Kommen Sie mit und tauchen mit mir ein in eine hoch-mittelalterliche Zeit, als es im Oberen Albtal noch weit und breit keine Klöster gab. Die Markgrafen von Baden waren bei Weitem noch nicht so bedeutend wie die Ebersteiner, und auch die Württemberger Grafen machten sich allenfalls ansatzweise bemerkbar. Ich will Ihnen nun berichten, wie es vielleicht vor langer, langer Zeit zugegangen sein könnte auf Burg Falkenstein.

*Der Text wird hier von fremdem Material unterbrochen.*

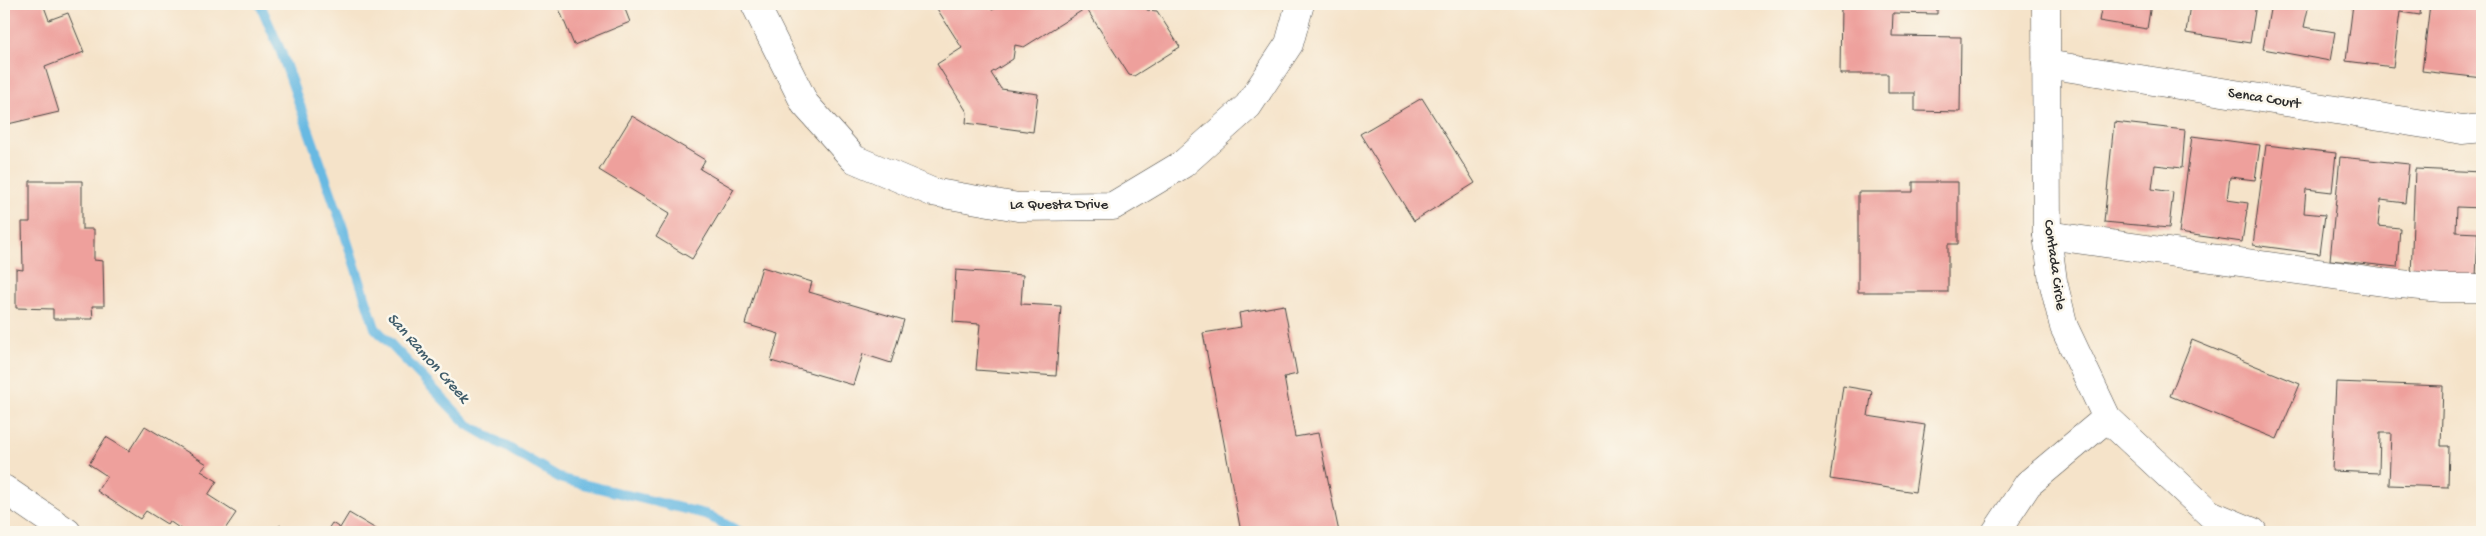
<svg xmlns="http://www.w3.org/2000/svg" width="2486" height="536" font-family="'Gochi Hand',sans-serif">
<style>
.lines{fill:none;stroke-linecap:round;stroke-linejoin:round}
.stream{stroke:#67b9e2;stroke-width:10}
.building{fill:#eea09c}
.minor-casing{stroke:#494743;stroke-width:29}
.minor{stroke:#fff;stroke-width:28}
.labels{text-anchor:middle;dominant-baseline:central;stroke-width:5;stroke-linejoin:round;paint-order:stroke}
.street-label{font-size:15px;fill:#2b2b2b;stroke:#fbf7ec}
.water-label{font-size:16px;font-style:italic;fill:#405d6b;stroke:#fbf7ec}
</style>
<rect width="100%" height="100%" fill="#fbf7ec"/>
<filter id="ink" filterUnits="userSpaceOnUse"><feTurbulence type="fractalNoise" baseFrequency=".02" numOctaves="2"/><feDisplacementMap in="SourceGraphic" scale="10" xChannelSelector="R" yChannelSelector="G"/><feConvolveMatrix kernelMatrix="1 2 1 2 8 2 1 2 1" color-interpolation-filters="sRGB"/></filter>
<filter id="wash" filterUnits="userSpaceOnUse"><feTurbulence type="fractalNoise" baseFrequency=".0096" numOctaves="4" result="noise"/><feDisplacementMap in="SourceGraphic" scale="20" xChannelSelector="R" yChannelSelector="G"/><feGaussianBlur stdDeviation="1.12" result="paint"/><feColorMatrix in="noise" values="0 0 0 0 0 0 0 0 0 0 0 0 0 0 0 0 0 1.4 0 .05"/><feComposite in="paint" operator="in"/></filter>
<g filter="url(#wash)">
<rect width="100%" height="100%" fill="#f5e3c9"/>
<g class="lines">
<!-- stream -->
<path class="stream" d="M260 4 281 52 339 216 375 328 467 424 562 479 705 514 740 532"/>
</g>
<g id="blocks">
<!-- building -->
<g class="building">
<path d="M4 4H43L49 20 68 13 84 52 45 67 59 112 8 124 4 110Z"/>
<path d="M557 4H623L630 22 574 45Z"/>
<path d="M934 4H988L992 10 1003 4H1143L1147 10 1157 11 1180 47 1134 76 1129 75 1086 8 1024 47 1015 45 1013 59 991 73 1001 89 1038 94 1033 132 966 123 967 112 937 64 962 48Z"/>
<path d="M1841 4H1937V14L1893 13 1892 36 1961 37 1960 112 1915 111V93H1888V74H1840Z"/>
<path d="M2102 4H2151L2147 29 2099 21Z"/>
<path d="M2190 4H2256L2250 43 2186 33Z"/>
<path d="M2271 4H2309L2304 27 2335 32 2330 61 2263 49Z"/>
<path d="M2353 4H2421L2420 15 2400 12 2393 67 2346 61Z"/>
<path d="M2430 4H2482V78L2422 71Z"/>
<path d="M1422 98 1475 183 1414 221 1360 134Z"/>
<path d="M632 116 705 160 700 169 734 189 692 259 656 237 670 213 599 170Z"/>
<path d="M2114 122 2185 130 2182 168 2155 165 2152 189 2173 192 2169 228 2104 222Z"/>
<path d="M2192 136 2260 145 2255 180 2230 177 2227 200 2248 203 2242 242 2179 233Z"/>
<path d="M2266 145 2336 153 2332 192 2306 189 2304 213 2325 215 2320 254 2253 245Z"/>
<path d="M2340 157 2409 164 2405 203 2381 200 2378 226 2400 228 2397 267 2330 260Z"/>
<path d="M2415 169 2482 172V208L2457 207 2456 232 2478 233 2476 278 2411 276Z"/>
<path d="M30 181H82V229H94V260L103 261 104 306H92L93 319H53V309L16 308V269L23 270 22 222H30Z"/>
<path d="M1913 182H1958V244H1948V292H1858V192H1913Z"/>
<path d="M762 267 812 282 809 292 904 320 891 363 863 354 853 385 771 361 779 334 745 324Z"/>
<path d="M956 270 1023 275 1021 304 1061 306 1056 376 976 370 980 324 953 322Z"/>
<path d="M1284 305 1297 374 1284 377 1295 437 1318 433 1339 532H1241L1203 333 1241 327 1239 313Z"/>
<path d="M2192 340 2300 384 2277 439 2170 396Z"/>
<path d="M2336 382 2443 386 2441 446H2449L2448 487 2389 485 2391 433H2380L2379 473 2332 471Z"/>
<path d="M1843 386 1872 391 1868 416 1925 425 1915 492 1830 479Z"/>
<path d="M145 426 207 464 201 471 217 481 208 495 236 513 223 532H185L169 521 167 524 146 511 140 519 97 491 107 476 89 464 106 437 129 451Z"/>
<path d="M349 513 381 532H326L332 523 340 528Z"/>
<path d="M280 525 291 532H275Z"/>
</g>
</g>
</g>
<g filter="url(#ink)">
<use href="#blocks" fill-opacity="0" stroke="#494743" stroke-width="1"/>
<g class="lines">
<defs>
<g id="minor">
<path d="M755 4 805 104 854 159 932 192 1018 207 1113 206 1183 164 1248 106 1289 44 1300 4"/>
<path d="M2046 4 2047 235 2053 281 2064 327 2107 418 2210 514 2253 532"/>
<path d="M2046 64 2462 130 2482 128"/>
<path d="M2047 235 2390 283 2442 288H2482"/>
<path d="M4 489 67 532"/>
<path d="M1996 532 2028 484 2107 418"/>
</g>
</defs>
<!-- minor casing -->
<use href="#minor" class="minor-casing"/>
<!-- minor -->
<use href="#minor" class="minor"/>
</g>
</g>
<g class="labels">
<!-- street labels -->
<g class="street-label">
<text transform="translate(2264 99) rotate(9)">Senca Court</text>
<text x="1059" y="205">La Questa Drive</text>
<text transform="translate(2054 265) rotate(82)">Contada Circle</text>
</g>
<!-- water labels -->
<g class="water-label">
<text transform="translate(427 359) rotate(48)">San Ramon Creek</text>
</g>
</g>
<!-- margin -->
<rect width="2486" height="536" fill="none" stroke="#fbf7ec" stroke-width="20"/>
</svg>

Weitab vom großen Weltengetriebe windet sich ein kleines Flüsschen – oder ist´s nur ein Bach? – durch ein romantisches Wiesental. Die Kelten schon nannten es die „Hellfließende“, heute besser unter „Alb“ bekannt. Beidseits ist das Flüsschen von düster wirkenden Erlen gesäumt. Dazwischen glänzen silbrige Blätterdächer von Weidengehölzen. Dunkle Binsen und rotblühender Blutweiderich sowie die weißen Blütenstände des Mädesüß zeigen Stellen an, die man tunlichst nicht betreten sollte. Dort ist´s sumpfig! Mit Buchen, Eichen, Tannen und vielen Haselnussbüschen bestandene Waldungen reichen bis an die Wiesen und Matten heran. Die Römer zählten dieses Gebiet in ihrem Dekumatsland (Zehnt-Land) zum Silva Nigra (Schwarzer Wald). Svarzer Wald (svarz = düster, feindlich) werden die riesigen Waldungen nunmehr genannt.